AfCFTA could create an African market of over 1,2 billion people with a gross domestic product of $2, 5 trillion.

To this extent, it’s a double-edged sword for Zimbabwe as the country’s struggling productive industries have been negatively affected by cheap imports.

Therefore Zimbabwe is currently facing challenges in implementing its obligations under the Sadc Protocol on Trade.

Although some observers say the AfCFTA will broaden the market for local manufacturers, industry has indicated that it needs more time to enhance the competitiveness of its products for them to stand a chance on the continental market.

Investopedia defines free trade as a policy to eliminate discrimination against imports and exports. Buyers and sellers from different economies may voluntarily trade without a government applying tariffs, quotas, subsidies or prohibitions on goods and services.

But Zimbabwe’s current imports management programme is tantamount to trade protectionism or economic isolationism.

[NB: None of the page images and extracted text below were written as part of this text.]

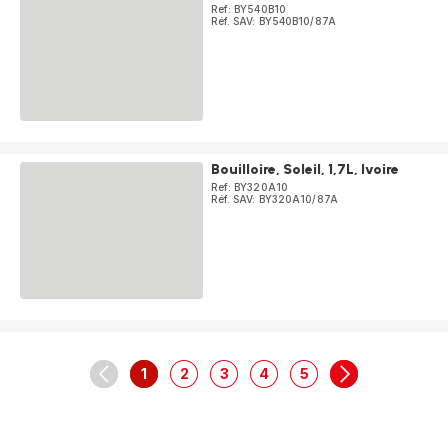
Ref: BY540B10
Réf. SAV: BY540B10/87A
Bouilloire, Soleil, 1,7L, Ivoire
Ref: BY320A10
Réf. SAV: BY320A10/87A
1
2
3
4
5
navigation.pagination.actions.prev
-
-
-
-
-
navigation.pag
navigation.pagination.a11y.page
navigation.pagination.a11y.page
navigation.pagination.a11y.pag
navigation.pagination.a11
navigation.paginati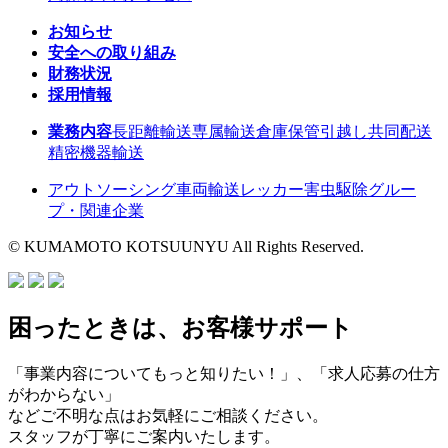
お知らせ
安全への取り組み
財務状況
採用情報
業務内容
長距離輸送
専属輸送
倉庫保管
引越し
共同配送
精密機器輸送
アウトソーシング
車両輸送
レッカー
害虫駆除
グルー
プ・関連企業
© KUMAMOTO KOTSUUNYU All Rights Reserved.
困ったときは、お客様サポート
「事業内容についてもっと知りたい！」、「求人応募の仕方
がわからない」
などご不明な点はお気軽にご相談ください。
スタッフが丁寧にご案内いたします。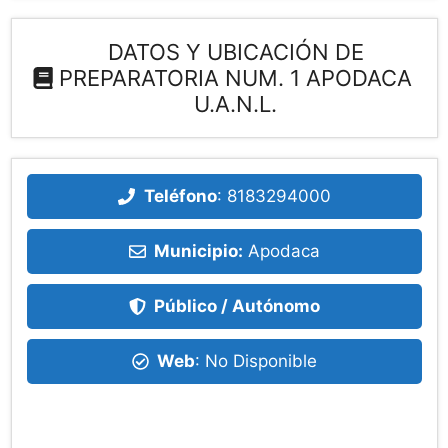
DATOS Y UBICACIÓN DE
PREPARATORIA NUM. 1 APODACA
U.A.N.L.
Teléfono
:
8183294000
Municipio:
Apodaca
Público / Autónomo
Web
: No Disponible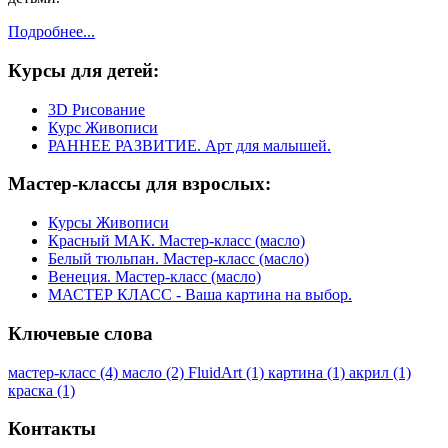
Подробнее...
Курсы
для детей:
3D Рисование
Курс Живописи
РАННЕЕ РАЗВИТИЕ. Арт для малышей.
Мастер-классы
для взрослых:
Курсы Живописи
Красный МАК. Мастер-класс (масло)
Белый тюльпан. Мастер-класс (масло)
Венеция. Мастер-класс (масло)
МАСТЕР КЛАСС - Ваша картина на выбор.
Ключевые
слова
мастер-класс (4)
масло (2)
FluidArt (1)
картина (1)
акрил (1)
краска (1)
Контакты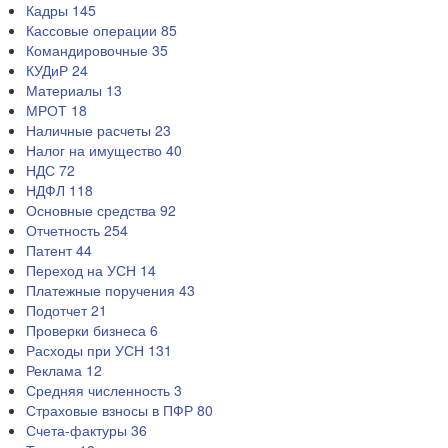
Кадры
145
Кассовые операции
85
Командировочные
35
КУДиР
24
Материалы
13
МРОТ
18
Наличные расчеты
23
Налог на имущество
40
НДС
72
НДФЛ
118
Основные средства
92
Отчетность
254
Патент
44
Переход на УСН
14
Платежные поручения
43
Подотчет
21
Проверки бизнеса
6
Расходы при УСН
131
Реклама
12
Средняя численность
3
Страховые взносы в ПФР
80
Счета-фактуры
36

Under the import management programme, Government came up with a number of interim statutory measures aimed at restricting imports to enable local industry to recover after performance had been immensely affected by the influx of foreign products.

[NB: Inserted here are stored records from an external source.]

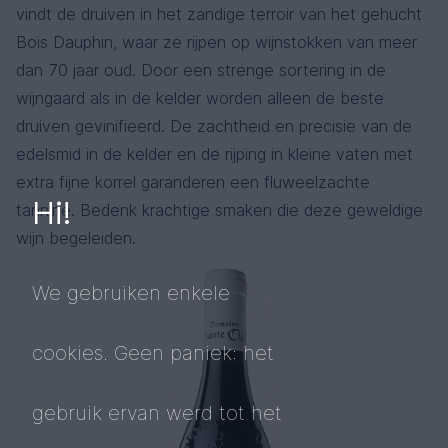
vindt de druiven in het zandige terroir van het gehucht
Bois Dauphin, waar ze rijpen op wijnstokken van meer
dan 70 jaar oud. Door een strenge sortering in de
wijngaard als in de kelder worden alleen de beste
druiven gevinifieerd. De zachtheid en precisie van de
edelsmid in de kelder en de rijping in kleine vaten met
extra fijne korrel garanderen een fluweelzachte
Hi!
tannine. Bedenk krachtige smaken die deze geweldige
wijn begeleiden.
We gebruiken enkele
cookies. Geen paniek: het
gebruik ervan werd tot het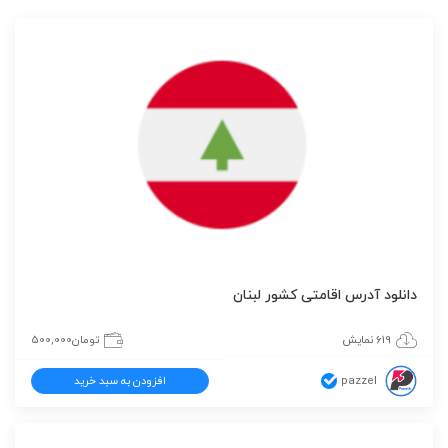
دانلود آدرس اقامتی کشور لبنان
619 نمایش
تومان
500,000
pazzel
افزودن به سبد خرید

The most notable intervention was the removal of a number of products from the Open General Import Licence through several Statutory Instruments 64 of 2016 and 20 of 2016, which regulated the importation of selected products. SI 64 was gazetted in June 2016 following a recommendation from the local industry, which was based on an extensive study on local manufacturing capacities as well as consultations with respective players in the sector.

Imports were only allowed in instances where the local producers could not satisfy local demand.

Authorities have since admitted that the programme is not necessarily complaint with trade regional protocols that Zimbabwe is a party to.

“The import management programme is not compliant, but when your house is on fire, sometimes you have to take a bucket of water to douse the flames. So that is what the country decided to do,” said the permanent secretary in the Ministry of Industry, Commerce and Enterprise Development, Ms Abigail Shoniwa earlier this year.

“The import management programme and some of the tariffs that are announced in the budget go against what we committed to in the early 2000s under the Sadc Trade Protocol. But then things were different.

‘‘We went through an experience which we all know about.”

Besides ratifying the AfCFTA, Zimbabwe is a signatory to the Sadc Protocol on Trade, which seeks to promote regional integration through free trade.

As such, Zimbabwe has specific bilateral trade agreements with specific Sadc member States.

Zimbabwe’s trade partners in the region have since registered their consternations over policies such as SI 64.The AfCFTA com mits African countries to removing tariffs on 90 percent of their goods, with 10 percent of “sensitive items” to be phased in later.

The AfCFTA is a flagship project of the AU Agenda 2063, the long-term vision for an integrated, prosperous and peaceful Africa.